> [Task objective] Repeat the data exactly, with every line included.

* * * * * * * * *

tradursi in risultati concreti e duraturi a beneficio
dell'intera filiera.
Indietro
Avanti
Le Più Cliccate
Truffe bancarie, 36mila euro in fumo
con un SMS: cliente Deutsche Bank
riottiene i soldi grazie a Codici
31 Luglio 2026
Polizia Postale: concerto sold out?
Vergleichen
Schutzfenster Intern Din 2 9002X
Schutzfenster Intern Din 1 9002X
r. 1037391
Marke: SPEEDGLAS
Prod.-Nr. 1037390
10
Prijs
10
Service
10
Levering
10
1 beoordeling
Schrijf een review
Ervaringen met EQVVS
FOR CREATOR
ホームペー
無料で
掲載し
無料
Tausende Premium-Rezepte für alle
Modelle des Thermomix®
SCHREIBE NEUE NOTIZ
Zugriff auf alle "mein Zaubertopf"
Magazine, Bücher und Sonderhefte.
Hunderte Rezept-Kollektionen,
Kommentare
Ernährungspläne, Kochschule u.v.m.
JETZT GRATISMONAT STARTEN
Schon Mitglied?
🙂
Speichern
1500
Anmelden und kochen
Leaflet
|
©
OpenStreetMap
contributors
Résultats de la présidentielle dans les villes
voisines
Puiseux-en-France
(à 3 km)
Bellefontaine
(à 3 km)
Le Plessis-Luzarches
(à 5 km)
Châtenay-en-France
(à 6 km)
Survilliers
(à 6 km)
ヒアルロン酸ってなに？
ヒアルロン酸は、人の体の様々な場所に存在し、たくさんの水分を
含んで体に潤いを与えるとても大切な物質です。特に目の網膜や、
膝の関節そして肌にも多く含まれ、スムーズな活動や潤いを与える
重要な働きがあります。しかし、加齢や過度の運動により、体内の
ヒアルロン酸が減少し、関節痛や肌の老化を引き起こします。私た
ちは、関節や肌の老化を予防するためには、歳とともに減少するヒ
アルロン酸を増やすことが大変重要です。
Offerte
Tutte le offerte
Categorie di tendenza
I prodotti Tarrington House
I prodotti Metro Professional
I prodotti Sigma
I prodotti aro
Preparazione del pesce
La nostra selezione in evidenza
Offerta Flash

* * * * * * * * *

> [Result of the task]
tradursi in risultati concreti e duraturi a beneficio
dell'intera filiera.
Indietro
Avanti
Le Più Cliccate
Truffe bancarie, 36mila euro in fumo
con un SMS: cliente Deutsche Bank
riottiene i soldi grazie a Codici
31 Luglio 2026
Polizia Postale: concerto sold out?
Vergleichen
Schutzfenster Intern Din 2 9002X
Schutzfenster Intern Din 1 9002X
r. 1037391
Marke: SPEEDGLAS
Prod.-Nr. 1037390
10
Prijs
10
Service
10
Levering
10
1 beoordeling
Schrijf een review
Ervaringen met EQVVS
FOR CREATOR
ホームペー
無料で
掲載し
無料
Tausende Premium-Rezepte für alle
Modelle des Thermomix®
SCHREIBE NEUE NOTIZ
Zugriff auf alle "mein Zaubertopf"
Magazine, Bücher und Sonderhefte.
Hunderte Rezept-Kollektionen,
Kommentare
Ernährungspläne, Kochschule u.v.m.
JETZT GRATISMONAT STARTEN
Schon Mitglied?
🙂
Speichern
1500
Anmelden und kochen
Leaflet
|
©
OpenStreetMap
contributors
Résultats de la présidentielle dans les villes
voisines
Puiseux-en-France
(à 3 km)
Bellefontaine
(à 3 km)
Le Plessis-Luzarches
(à 5 km)
Châtenay-en-France
(à 6 km)
Survilliers
(à 6 km)
ヒアルロン酸ってなに？
ヒアルロン酸は、人の体の様々な場所に存在し、たくさんの水分を
含んで体に潤いを与えるとても大切な物質です。特に目の網膜や、
膝の関節そして肌にも多く含まれ、スムーズな活動や潤いを与える
重要な働きがあります。しかし、加齢や過度の運動により、体内の
ヒアルロン酸が減少し、関節痛や肌の老化を引き起こします。私た
ちは、関節や肌の老化を予防するためには、歳とともに減少するヒ
アルロン酸を増やすことが大変重要です。
Offerte
Tutte le offerte
Categorie di tendenza
I prodotti Tarrington House
I prodotti Metro Professional
I prodotti Sigma
I prodotti aro
Preparazione del pesce
La nostra selezione in evidenza
Offerta Flash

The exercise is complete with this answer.